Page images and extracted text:
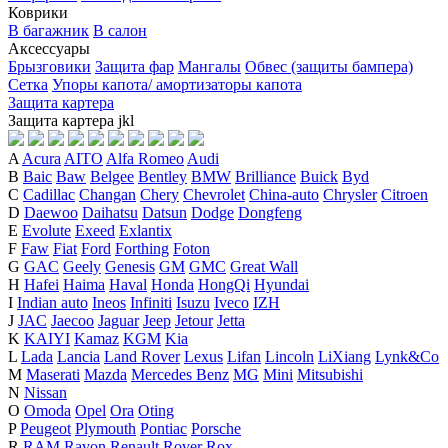
Коврики
В багажник
В салон
Аксессуары
Брызговики
Защита фар
Мангалы
Обвес (защиты бампера)
Сетка
Упоры капота/ амортизаторы капота
Защита картера
Защита картера
j
k
l
A
Acura
AITO
Alfa Romeo
Audi
B
Baic
Baw
Belgee
Bentley
BMW
Brilliance
Buick
Byd
C
Cadillac
Changan
Chery
Chevrolet
China-auto
Chrysler
Citroen
D
Daewoo
Daihatsu
Datsun
Dodge
Dongfeng
E
Evolute
Exeed
Exlantix
F
Faw
Fiat
Ford
Forthing
Foton
G
GAC
Geely
Genesis
GM
GMC
Great Wall
H
Hafei
Haima
Haval
Honda
HongQi
Hyundai
I
Indian auto
Ineos
Infiniti
Isuzu
Iveco
IZH
J
JAC
Jaecoo
Jaguar
Jeep
Jetour
Jetta
K
KAIYI
Kamaz
KGM
Kia
L
Lada
Lancia
Land Rover
Lexus
Lifan
Lincoln
LiXiang
Lynk&Co
M
Maserati
Mazda
Mercedes Benz
MG
Mini
Mitsubishi
N
Nissan
O
Omoda
Opel
Ora
Oting
P
Peugeot
Plymouth
Pontiac
Porsche
R
RAM
Ravon
Renault
Rover
Rox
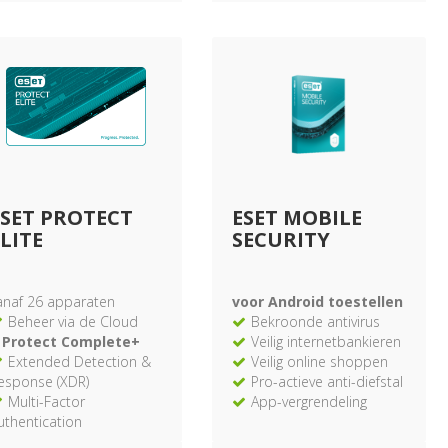
ESET PROTECT
ESET MOBILE
LITE
SECURITY
anaf 26 apparaten
voor Android toestellen
Beheer via de Cloud
Bekroonde antivirus
 Protect Complete+
Veilig internetbankieren
Extended Detection &
Veilig online shoppen
esponse (XDR)
Pro-actieve anti-diefstal
Multi-Factor
App-vergrendeling
uthentication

• _Assignment_: Write out each line above containing "Veilig".

• _Response to this exercise_:
Veilig internetbankieren
Veilig online shoppen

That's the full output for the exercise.